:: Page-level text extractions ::
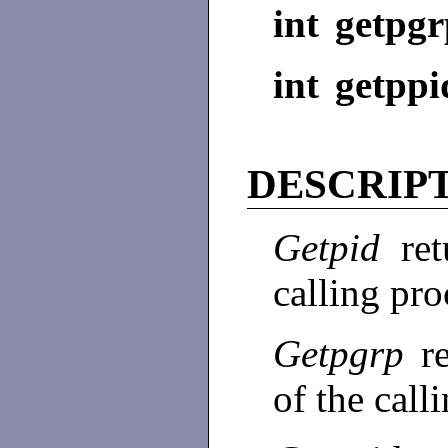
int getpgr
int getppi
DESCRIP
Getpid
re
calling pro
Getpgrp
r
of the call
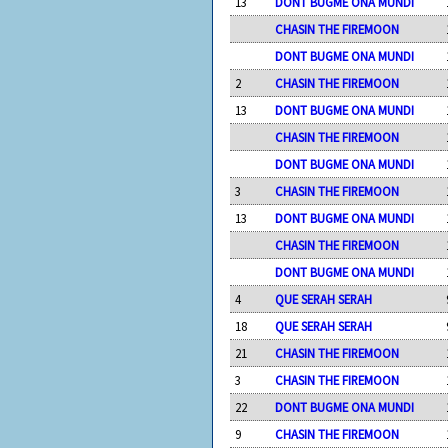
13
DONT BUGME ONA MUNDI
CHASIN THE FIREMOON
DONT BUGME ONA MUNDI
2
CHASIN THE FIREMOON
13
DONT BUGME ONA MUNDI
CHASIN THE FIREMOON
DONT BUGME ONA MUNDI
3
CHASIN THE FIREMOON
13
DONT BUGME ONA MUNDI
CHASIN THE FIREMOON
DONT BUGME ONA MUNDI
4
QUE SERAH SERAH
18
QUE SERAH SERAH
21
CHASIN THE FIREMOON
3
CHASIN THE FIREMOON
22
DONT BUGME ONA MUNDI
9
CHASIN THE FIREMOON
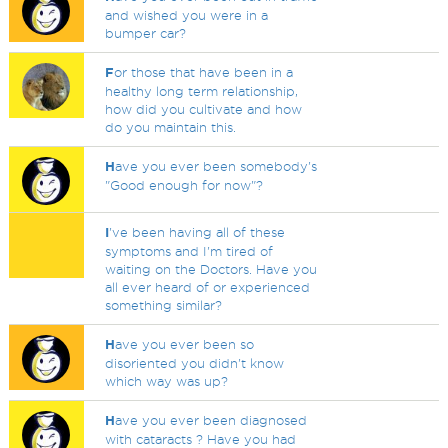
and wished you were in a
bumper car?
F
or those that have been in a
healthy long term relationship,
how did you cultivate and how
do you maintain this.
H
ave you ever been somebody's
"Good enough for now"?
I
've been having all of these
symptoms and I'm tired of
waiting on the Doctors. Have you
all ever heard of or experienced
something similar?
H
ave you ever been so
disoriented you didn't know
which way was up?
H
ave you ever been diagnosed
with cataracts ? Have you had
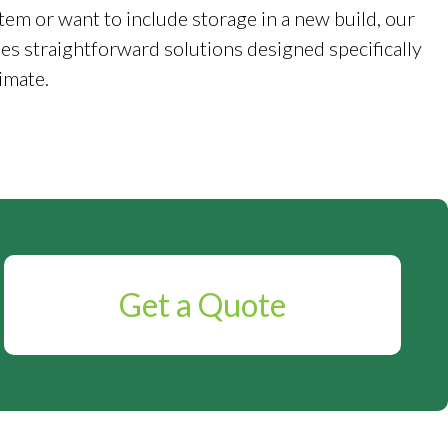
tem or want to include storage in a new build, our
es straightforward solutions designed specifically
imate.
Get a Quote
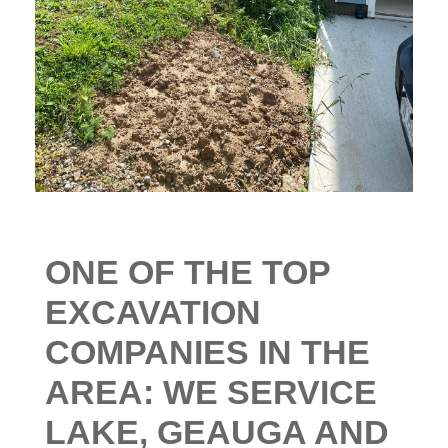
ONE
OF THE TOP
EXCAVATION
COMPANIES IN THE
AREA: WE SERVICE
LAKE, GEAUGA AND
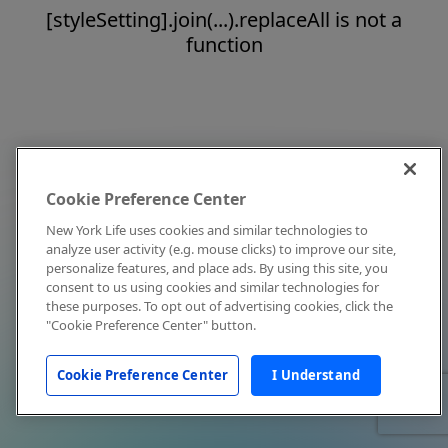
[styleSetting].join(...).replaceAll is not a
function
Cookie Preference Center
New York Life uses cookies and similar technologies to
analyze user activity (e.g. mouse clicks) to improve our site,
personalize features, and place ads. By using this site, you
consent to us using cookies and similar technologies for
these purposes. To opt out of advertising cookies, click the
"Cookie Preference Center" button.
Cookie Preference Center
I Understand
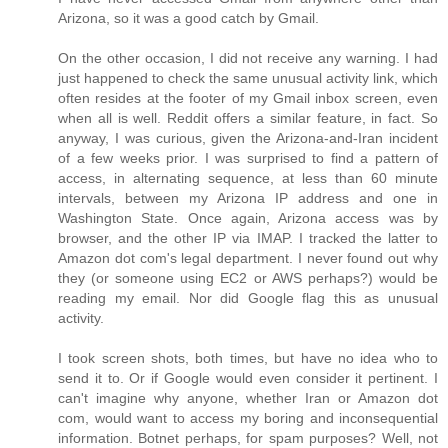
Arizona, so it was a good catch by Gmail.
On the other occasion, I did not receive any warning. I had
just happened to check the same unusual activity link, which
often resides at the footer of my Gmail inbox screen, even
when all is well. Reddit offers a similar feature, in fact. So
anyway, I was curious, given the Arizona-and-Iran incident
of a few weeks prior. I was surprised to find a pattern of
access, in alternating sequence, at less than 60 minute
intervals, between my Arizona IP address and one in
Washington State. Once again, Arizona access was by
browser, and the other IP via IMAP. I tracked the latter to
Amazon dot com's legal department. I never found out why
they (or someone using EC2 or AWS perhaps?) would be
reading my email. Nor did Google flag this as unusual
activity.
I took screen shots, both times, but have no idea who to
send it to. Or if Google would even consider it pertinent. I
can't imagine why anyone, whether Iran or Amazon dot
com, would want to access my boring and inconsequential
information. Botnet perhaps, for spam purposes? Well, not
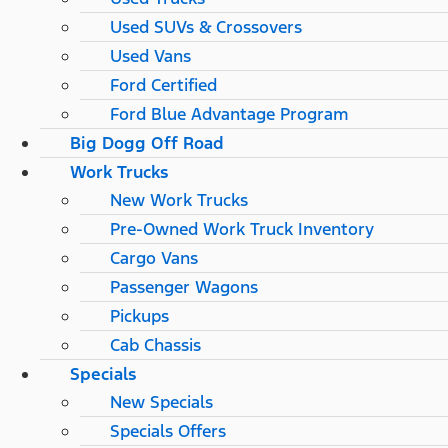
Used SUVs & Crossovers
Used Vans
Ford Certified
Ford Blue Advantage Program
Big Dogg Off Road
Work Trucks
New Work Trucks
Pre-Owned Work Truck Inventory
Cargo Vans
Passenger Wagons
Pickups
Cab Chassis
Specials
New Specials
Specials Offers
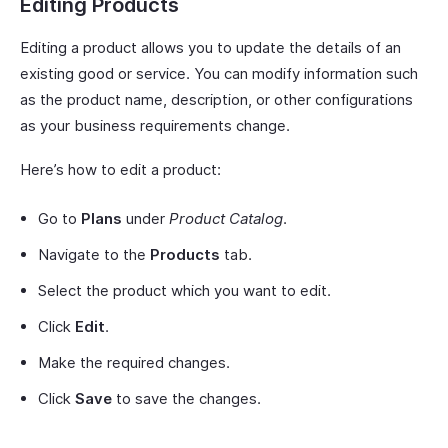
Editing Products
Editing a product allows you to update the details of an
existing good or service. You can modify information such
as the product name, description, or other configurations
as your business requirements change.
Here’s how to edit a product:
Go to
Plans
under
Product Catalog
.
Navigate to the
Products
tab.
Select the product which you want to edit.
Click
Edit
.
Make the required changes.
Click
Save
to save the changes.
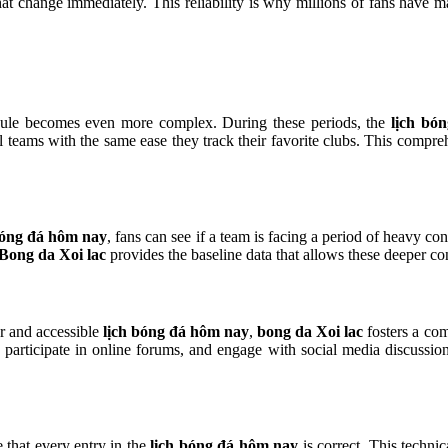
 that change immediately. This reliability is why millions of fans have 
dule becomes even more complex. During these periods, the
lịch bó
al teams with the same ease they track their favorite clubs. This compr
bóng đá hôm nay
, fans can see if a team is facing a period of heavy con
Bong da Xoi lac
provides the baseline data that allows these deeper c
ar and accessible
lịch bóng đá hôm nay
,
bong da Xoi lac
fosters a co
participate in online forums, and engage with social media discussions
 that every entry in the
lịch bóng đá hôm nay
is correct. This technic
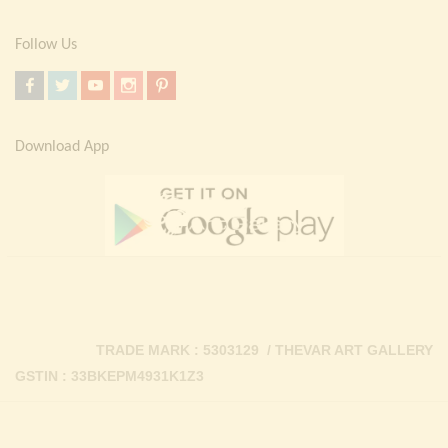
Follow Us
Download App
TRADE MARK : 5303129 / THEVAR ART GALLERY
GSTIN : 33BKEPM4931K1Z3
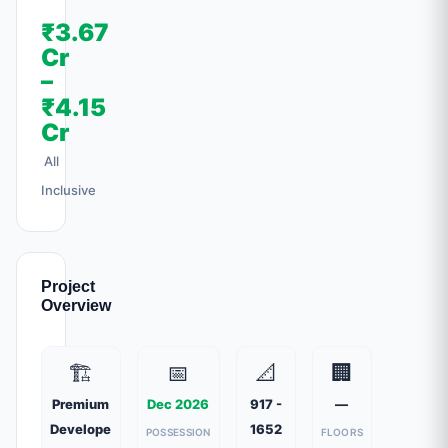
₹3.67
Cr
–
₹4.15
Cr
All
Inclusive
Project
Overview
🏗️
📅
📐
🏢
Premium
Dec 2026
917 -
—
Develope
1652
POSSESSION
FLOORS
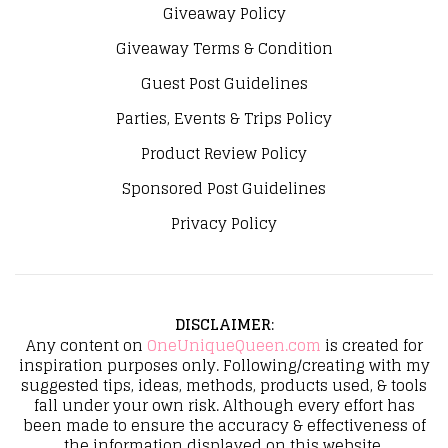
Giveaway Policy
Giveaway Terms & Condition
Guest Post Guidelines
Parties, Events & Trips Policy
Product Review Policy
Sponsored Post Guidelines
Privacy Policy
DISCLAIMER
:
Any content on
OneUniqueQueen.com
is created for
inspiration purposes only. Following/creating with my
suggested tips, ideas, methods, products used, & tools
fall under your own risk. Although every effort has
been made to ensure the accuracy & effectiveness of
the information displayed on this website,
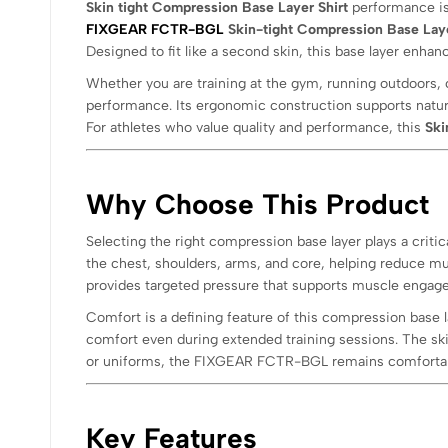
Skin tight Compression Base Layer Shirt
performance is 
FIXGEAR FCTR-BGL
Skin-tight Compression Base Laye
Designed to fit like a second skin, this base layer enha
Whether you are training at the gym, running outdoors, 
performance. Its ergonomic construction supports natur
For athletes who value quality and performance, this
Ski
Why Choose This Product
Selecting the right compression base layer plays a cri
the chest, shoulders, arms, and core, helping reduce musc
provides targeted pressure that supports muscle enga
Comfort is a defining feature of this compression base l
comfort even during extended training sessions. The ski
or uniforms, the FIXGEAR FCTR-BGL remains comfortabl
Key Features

:: Directive ::
Count the lines in the items above that contain the string "which", with case counting. Give only the number.

:: Written response ::
3